### Entries provided
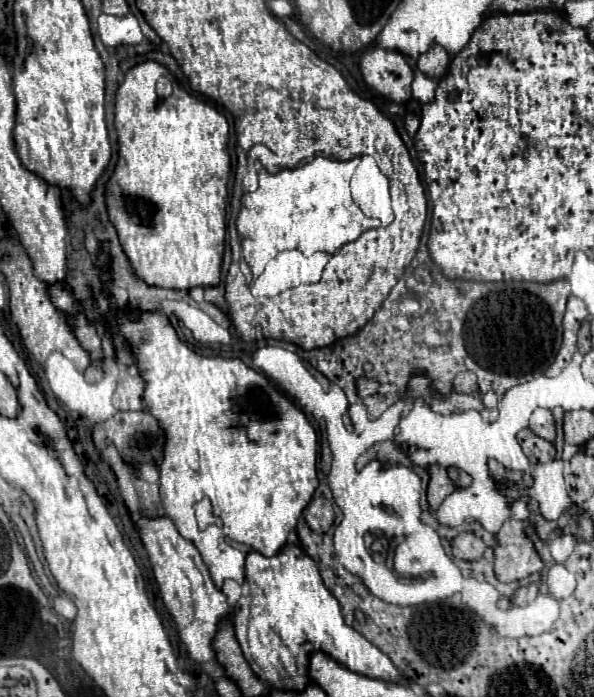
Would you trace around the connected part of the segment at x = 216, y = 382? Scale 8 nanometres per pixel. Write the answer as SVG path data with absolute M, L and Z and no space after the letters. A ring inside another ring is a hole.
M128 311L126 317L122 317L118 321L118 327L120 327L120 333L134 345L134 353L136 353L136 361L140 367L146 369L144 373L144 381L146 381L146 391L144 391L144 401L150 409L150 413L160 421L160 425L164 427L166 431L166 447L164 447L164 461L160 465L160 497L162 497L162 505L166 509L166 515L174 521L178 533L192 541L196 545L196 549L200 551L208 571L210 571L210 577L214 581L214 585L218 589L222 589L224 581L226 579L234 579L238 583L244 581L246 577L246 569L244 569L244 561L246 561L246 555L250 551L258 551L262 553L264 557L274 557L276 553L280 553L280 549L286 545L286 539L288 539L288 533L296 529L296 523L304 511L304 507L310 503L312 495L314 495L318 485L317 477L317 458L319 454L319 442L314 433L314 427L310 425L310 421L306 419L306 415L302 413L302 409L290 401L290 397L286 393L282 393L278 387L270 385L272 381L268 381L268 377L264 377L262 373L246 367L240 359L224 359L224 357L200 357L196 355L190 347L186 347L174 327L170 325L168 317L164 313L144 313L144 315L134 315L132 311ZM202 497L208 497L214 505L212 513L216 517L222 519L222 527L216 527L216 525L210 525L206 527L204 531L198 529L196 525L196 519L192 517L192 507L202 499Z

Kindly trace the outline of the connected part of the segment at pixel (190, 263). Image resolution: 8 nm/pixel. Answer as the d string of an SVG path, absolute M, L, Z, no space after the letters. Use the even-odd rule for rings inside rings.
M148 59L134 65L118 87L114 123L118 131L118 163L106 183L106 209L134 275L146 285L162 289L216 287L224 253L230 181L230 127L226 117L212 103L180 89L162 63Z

--

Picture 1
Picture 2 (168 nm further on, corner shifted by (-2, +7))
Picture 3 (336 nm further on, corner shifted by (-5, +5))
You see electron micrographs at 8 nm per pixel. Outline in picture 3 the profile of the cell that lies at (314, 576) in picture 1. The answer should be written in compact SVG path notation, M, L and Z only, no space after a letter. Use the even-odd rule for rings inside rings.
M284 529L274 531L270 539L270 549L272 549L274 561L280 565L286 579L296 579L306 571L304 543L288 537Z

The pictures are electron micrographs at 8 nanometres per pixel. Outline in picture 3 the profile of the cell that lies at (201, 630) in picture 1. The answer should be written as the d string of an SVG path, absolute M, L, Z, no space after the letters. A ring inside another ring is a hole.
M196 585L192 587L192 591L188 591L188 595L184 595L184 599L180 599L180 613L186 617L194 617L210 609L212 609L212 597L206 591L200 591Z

### Aim of the task
Tally how many lines include "further" in the listing above; reply with the number only.

### Output of the task
2